[Collected data]

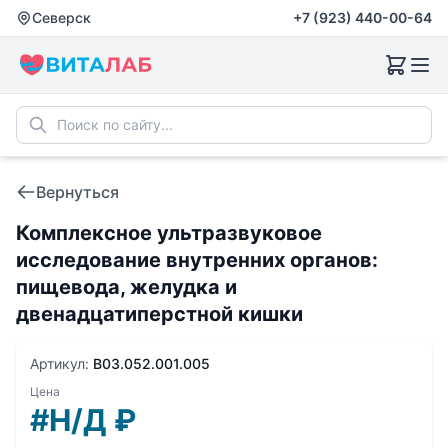
Северск
+7 (923) 440-00-64
Вернуться
Комплексное ультразвуковое
исследование внутренних органов:
пищевода, желудка и
двенадцатиперстной кишки
Артикул:
B03.052.001.005
Цена
#Н/Д
₽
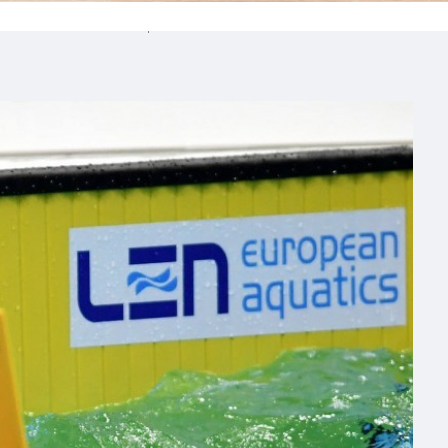
a estreia em Tóquio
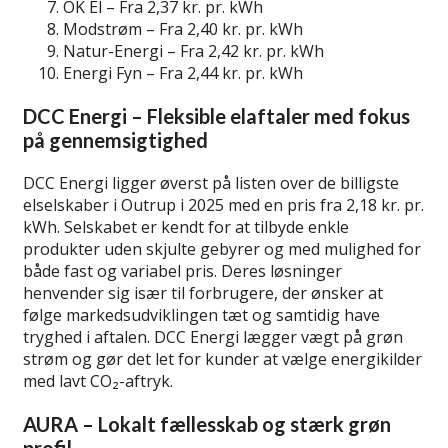
OK El – Fra 2,37 kr. pr. kWh
Modstrøm – Fra 2,40 kr. pr. kWh
Natur-Energi – Fra 2,42 kr. pr. kWh
Energi Fyn – Fra 2,44 kr. pr. kWh
DCC Energi – Fleksible elaftaler med fokus
på gennemsigtighed
DCC Energi ligger øverst på listen over de billigste
elselskaber i Outrup i 2025 med en pris fra 2,18 kr. pr.
kWh. Selskabet er kendt for at tilbyde enkle
produkter uden skjulte gebyrer og med mulighed for
både fast og variabel pris. Deres løsninger
henvender sig især til forbrugere, der ønsker at
følge markedsudviklingen tæt og samtidig have
tryghed i aftalen. DCC Energi lægger vægt på grøn
strøm og gør det let for kunder at vælge energikilder
med lavt CO₂-aftryk.
AURA – Lokalt fællesskab og stærk grøn
profil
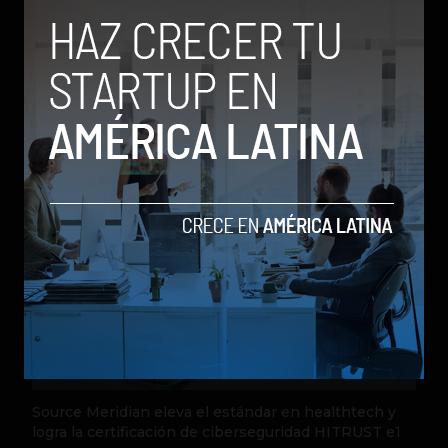
del arte, supuesto de actriz y cantante,
escritora de la vida, apasionada por el
periodismo, el cine, el baile y la literatura.
"Mi revolución es amar".
Relacionados
Source Meridian eleva el estándar en healthtech y
logra la certificación de ciberseguridad HITRUST e1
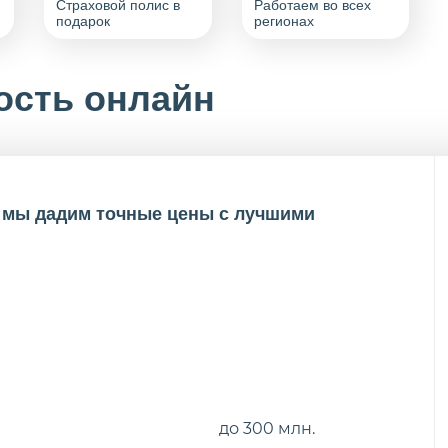
Страховой полис в
Работаем во всех
подарок
регионах
ость онлайн
и мы дадим точные цены с лучшими
до 300 млн.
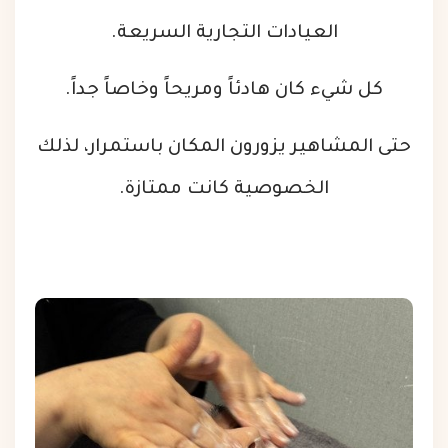
العيادات التجارية السريعة.
كل شيء كان هادئاً ومريحاً وخاصاً جداً.
حتى المشاهير يزورون المكان باستمرار، لذلك
الخصوصية كانت ممتازة.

- **WHAT YOU WILL DO**
Leave the pictures out and reproduce every record above exactly.

- **SOLUTION TO THE EXERCISE**
Северск
+7 (923) 440-00-64
Вернуться
Комплексное ультразвуковое
исследование внутренних органов:
пищевода, желудка и
двенадцатиперстной кишки
Артикул:
B03.052.001.005
Цена
#Н/Д
₽
a estreia em Tóquio
OK El – Fra 2,37 kr. pr. kWh
Modstrøm – Fra 2,40 kr. pr. kWh
Natur-Energi – Fra 2,42 kr. pr. kWh
Energi Fyn – Fra 2,44 kr. pr. kWh
DCC Energi – Fleksible elaftaler med fokus
på gennemsigtighed
DCC Energi ligger øverst på listen over de billigste
elselskaber i Outrup i 2025 med en pris fra 2,18 kr. pr.
kWh. Selskabet er kendt for at tilbyde enkle
produkter uden skjulte gebyrer og med mulighed for
både fast og variabel pris. Deres løsninger
henvender sig især til forbrugere, der ønsker at
følge markedsudviklingen tæt og samtidig have
tryghed i aftalen. DCC Energi lægger vægt på grøn
strøm og gør det let for kunder at vælge energikilder
med lavt CO₂-aftryk.
AURA – Lokalt fællesskab og stærk grøn
profil
del arte, supuesto de actriz y cantante,
escritora de la vida, apasionada por el
periodismo, el cine, el baile y la literatura.
"Mi revolución es amar".
Relacionados
Source Meridian eleva el estándar en healthtech y
logra la certificación de ciberseguridad HITRUST e1
Страховой полис в
Работаем во всех
подарок
регионах
ость онлайн
и мы дадим точные цены с лучшими
до 300 млн.
العيادات التجارية السريعة.
كل شيء كان هادئاً ومريحاً وخاصاً جداً.
حتى المشاهير يزورون المكان باستمرار، لذلك
الخصوصية كانت ممتازة.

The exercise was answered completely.